Bhargava brings extensive experience in retail and lifestyle marketing, having led brand strategy and digital initiatives across prominent fashion and premium retail companies. His previous roles include contributions to the national rollout of Central under Future Group, and early-stage brand-building efforts for Brand Factory and Foodhall. At DLF Luxury and Premium Retail, he deepened his understanding of consumer behavior in upscale retail environments and developed an expertise in experiential marketing.

Announcing the appointment, Amarendran Vummidi, Managing Director of VBJ, said, “Our journey toward becoming a Rs 5,000 crore brand is just beginning. After the successful launch of our showroom in Dallas, Texas, we are preparing to expand further in the U.S. with new stores in Chicago, California, and Virginia.

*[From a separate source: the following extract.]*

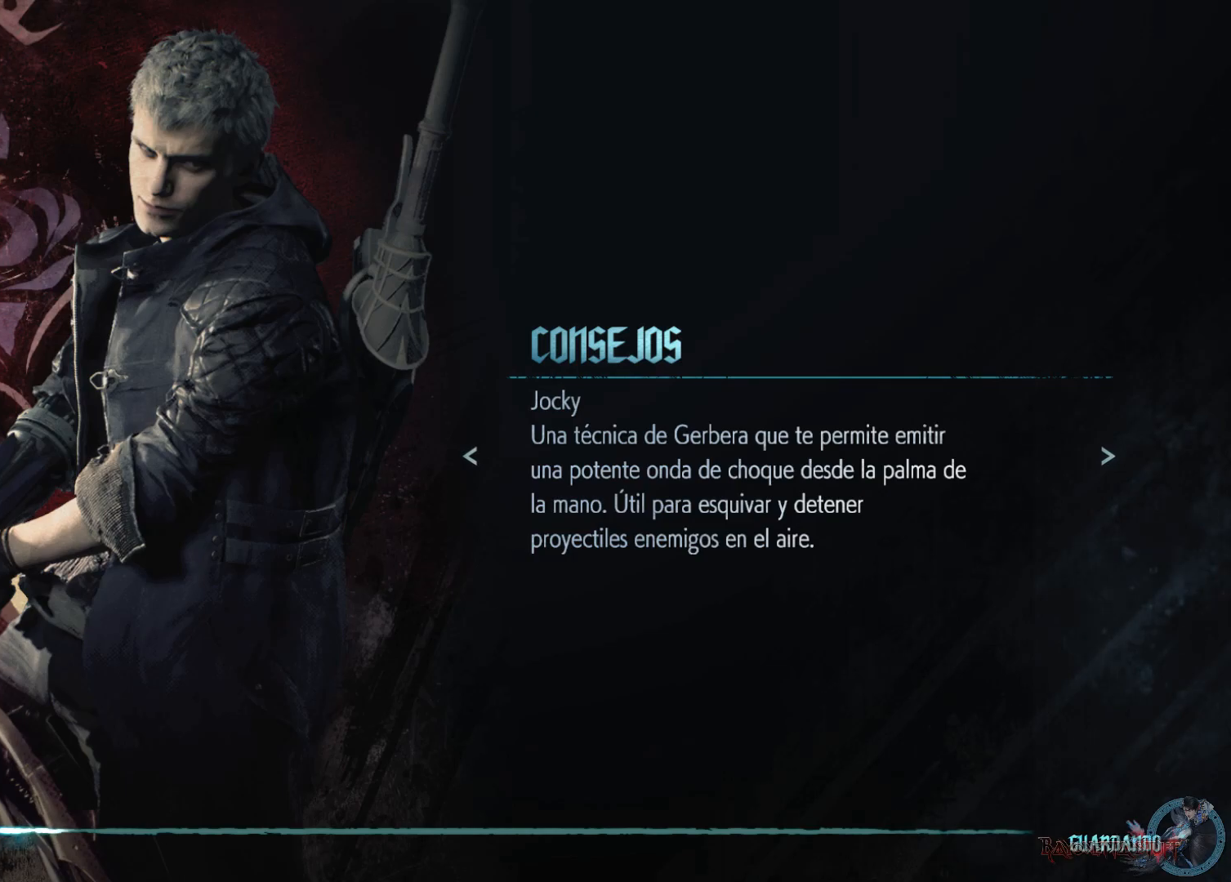
{"buttons": ["A"], "left_stick": "center", "right_stick": "center", "events": [[433, "A", "down"]]}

At home, we’re focused on deepening our presence in Tamil Nadu, with upcoming stores in Coimbatore, Trichy, Madurai, and additional Chennai locations such as T. Nagar and Chrompet. We believe Deepansh Bhargava’s leadership will bring strategic depth to this exciting journey.”

Jithendra Vummidi, Joint Managing Director, added, “Jewellery is both an emotional and cultural investment. Staying relevant means staying connected with our customers’ evolving aspirations. Deepansh’s insight and creativity will help us strengthen our brand while staying rooted in our heritage.”

Speaking about his new role, Bhargava said, “I’m honoured to join VBJ at such a landmark moment. It’s a privilege to be part of a legacy brand known for exceptional craftsmanship and deep cultural significance. I look forward to helping shape the next phase of its growth and relevance.”

VBJ, known for its exquisite gold, diamond, and silver jewellery, operates flagship stores in Chennai and has announced aggressive expansion plans across South India and internationally. The company opened its first overseas store in Dallas in 2023 and is now eyeing further growth in key North American markets.